VADO: IL SINDACO GIACOBBE E I CONTROLLI "SUPER PARTES"

 

Sorprendentemente il Sindaco di Vado Giacobbe, dopo decenni di inquinamento causato principalmente alla combustione del carbone nella centrale Tirreno Power e conseguenti gravi incrementi di patologie e mortalità ambiente-correlati documentati da autorevoli studi dell’IST (istituto tumori) di Genova, oggi si accorge che forse bisogna indagare per acquisire i dati sull’inquinamento, analizzare il contributo delle diverse fonti di inquinamento ecc.

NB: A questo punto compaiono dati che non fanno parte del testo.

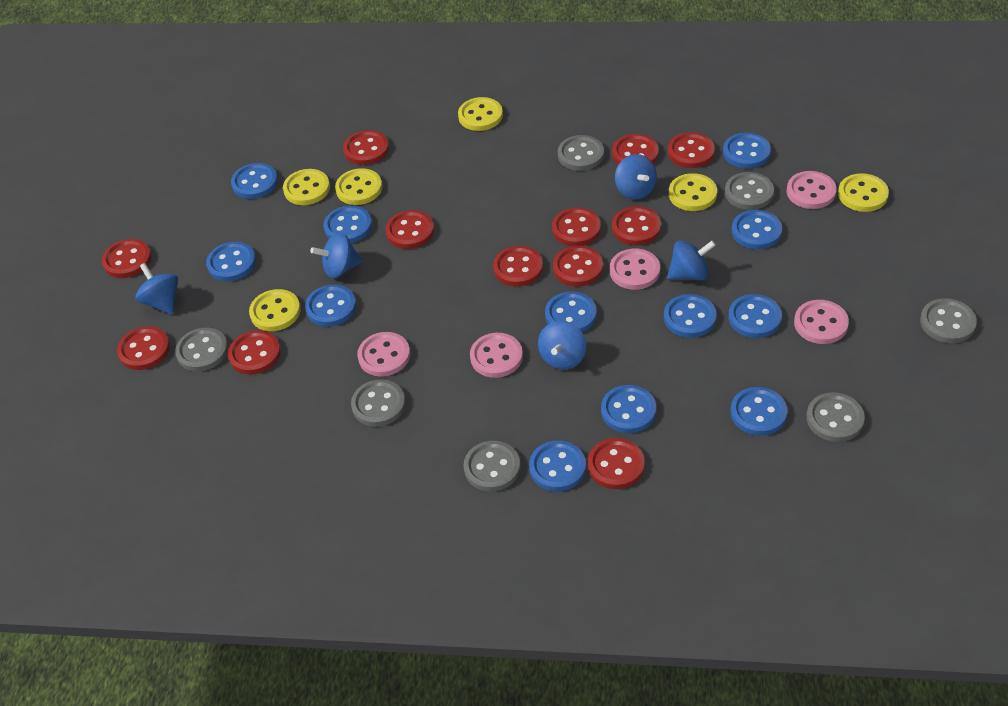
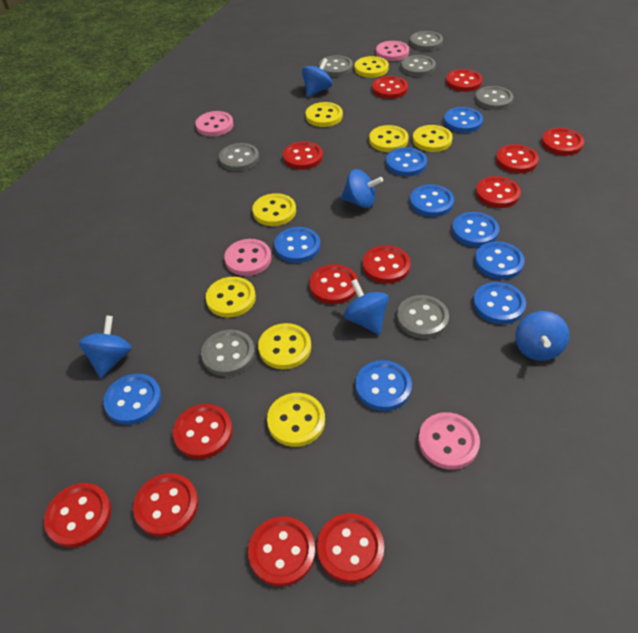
blue button: 12 -> 9
pink button: 5 -> 4
red button: 12 -> 13
yellow button: 6 -> 8

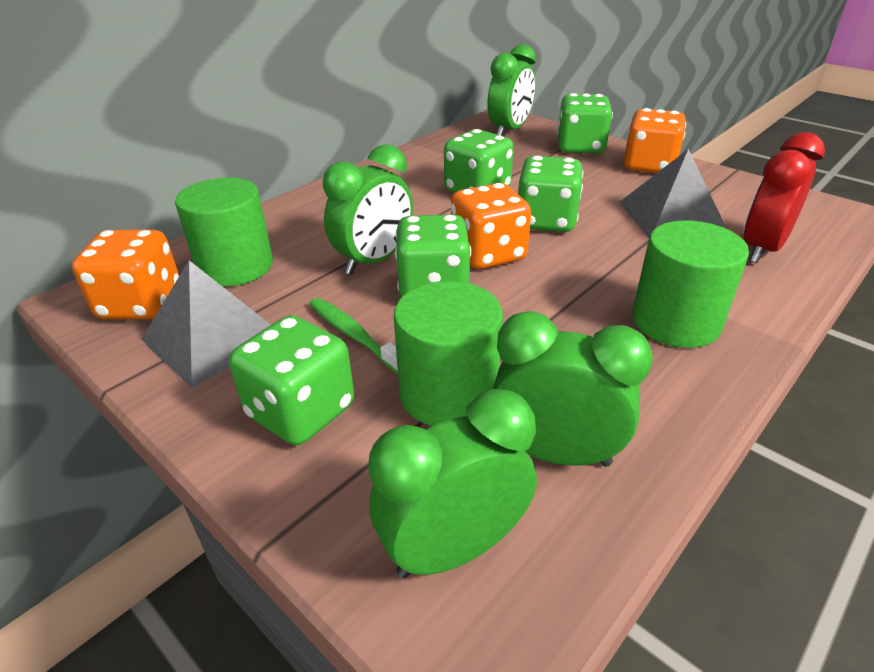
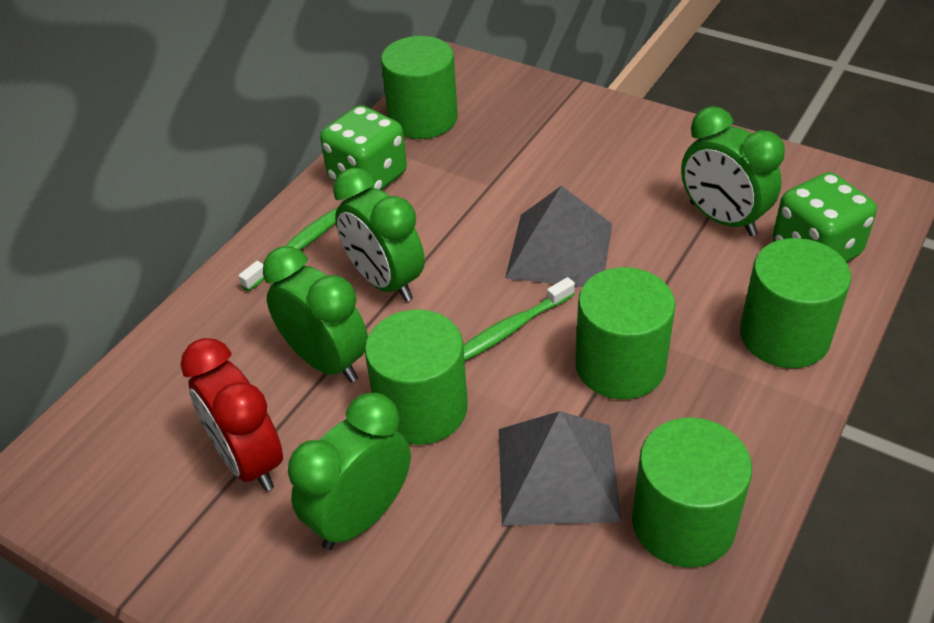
green cylinder: 3 -> 5
green dice: 5 -> 2
green toothbrush: 1 -> 2
orange dice: 3 -> 0

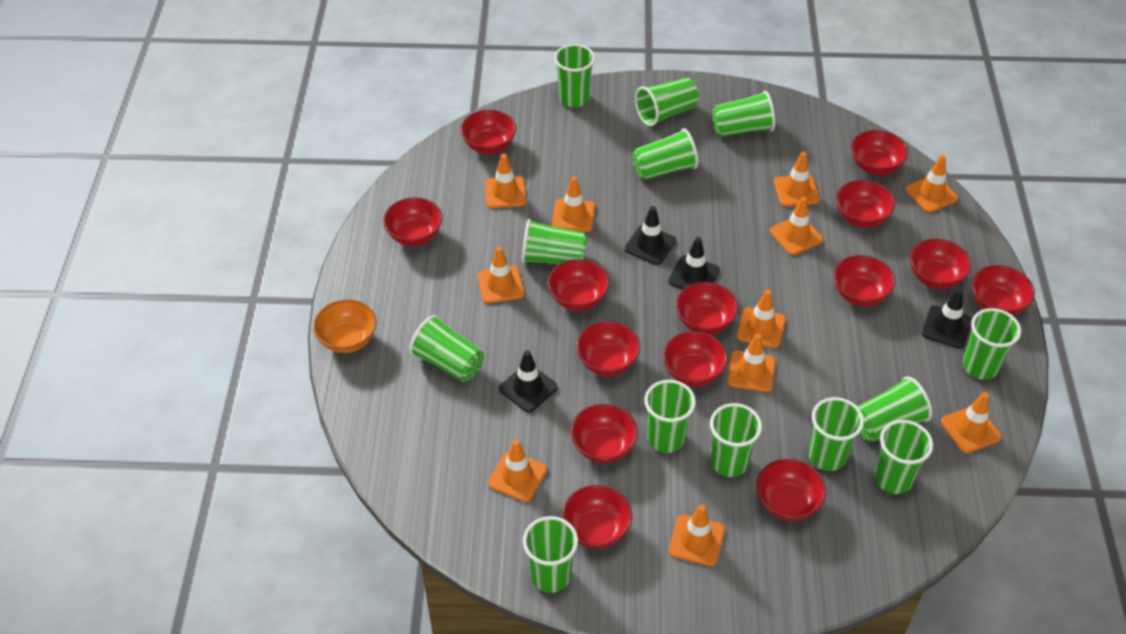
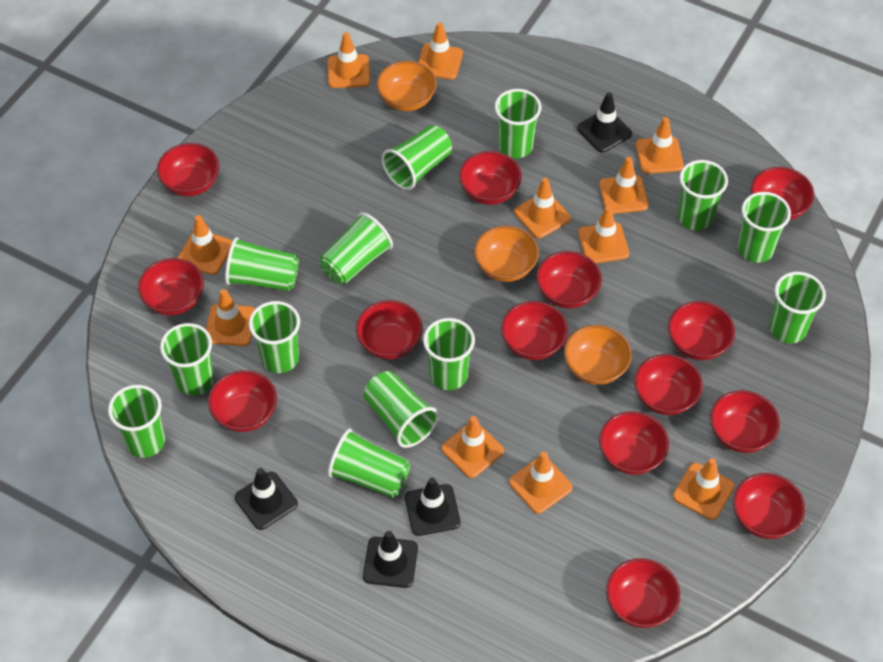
orange bowl: 1 -> 3

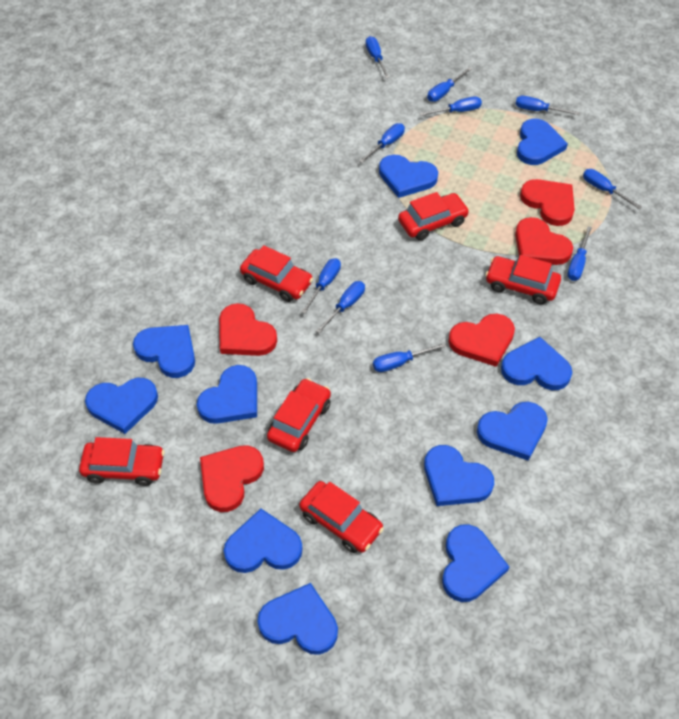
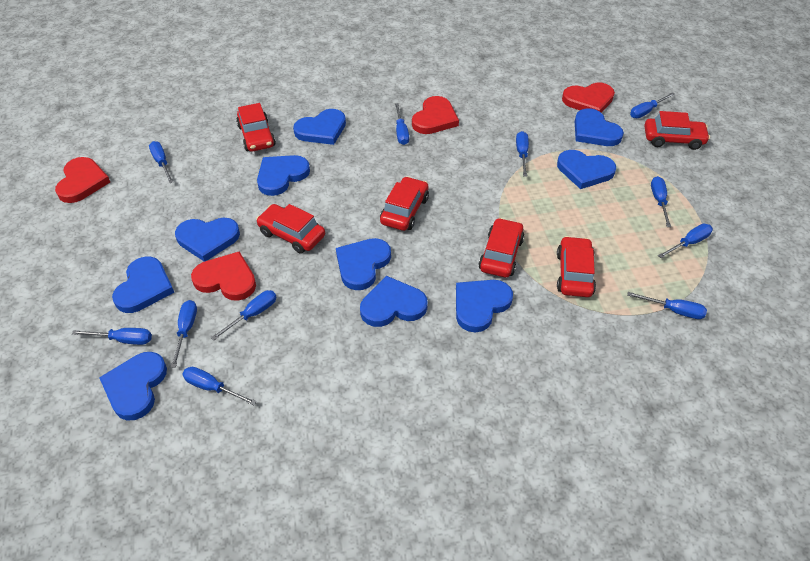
blue heart: 11 -> 10
blue screwdriver: 10 -> 11
red heart: 5 -> 4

Afferma Giacobbe "Una possibile collaborazione con l’Istituto Mario Negri comporterebbe una consulenza scientifica super partes e di grande e riconosciuto prestigio per un miglior intervento di analisi sul territorio e tutela dell’ambiente" (La Stampa del 10 gennaio ’08).

Evidentemente il Sindaco Giacobbe, primo responsabile per Legge della salute pubblica, non conosce l’ enorme quantità di dati che periodicamente con relazioni annuali da oltre 40 anni gli Enti preposti alle analisi ambientali ( Arpal, Regione, IST, Apat nazionale) elaborano sul territorio savonese sia per l’inquinamento che per gli incrementi di mortalità e che dimostrano inequivocabilmente che la centrale a carbone è la principale fonte di inquinamento dell’aria di Vado, di Savona e della Regione Liguria. Ma il sindaco Giacobbe forse è troppo impegnato a progettare piattaforme containers e a sostenere la combustione del carbone di Tirreno Power e quindi non ha tempo di leggere .... tuttavia vorremmo dargli un piccolo consiglio e cioè di non trasmettere agli studiosi del Negri i dati delle polveri sottili cancerogene e cardiotossiche attualmente misurate nella centralina sull’Aurelia nel suo Comune che, come dimostra l’Arpal, ancora oggi utilizza strumenti non a norma con misurazioni del tutto inattendibili.

In conclusione uno studio statistico ambientale "benevolo" perchè basato su dati ricavati da controlli ambientali per decenni e ancora oggi inadeguati e non a norma, potrebbe promuovere sotto il profilo ambientale interventi altamente inquinanti come l’ampliamento a carbone proposto attualmente da Tirreno Power o, per l’inquinamento veicolare, il progetto per la nuova piattaforma containers a Vado. Chiediamo perciò al sig. Giacobbe che prima dei controlli "super partes" rispetti la normativa vigente (DM60/02) così come richiesto dal Piano regionale 2007 con ad esempio controlli continuativi delle polveri fini Pm10 e ultrafini Pm2,5 nel suo Comune.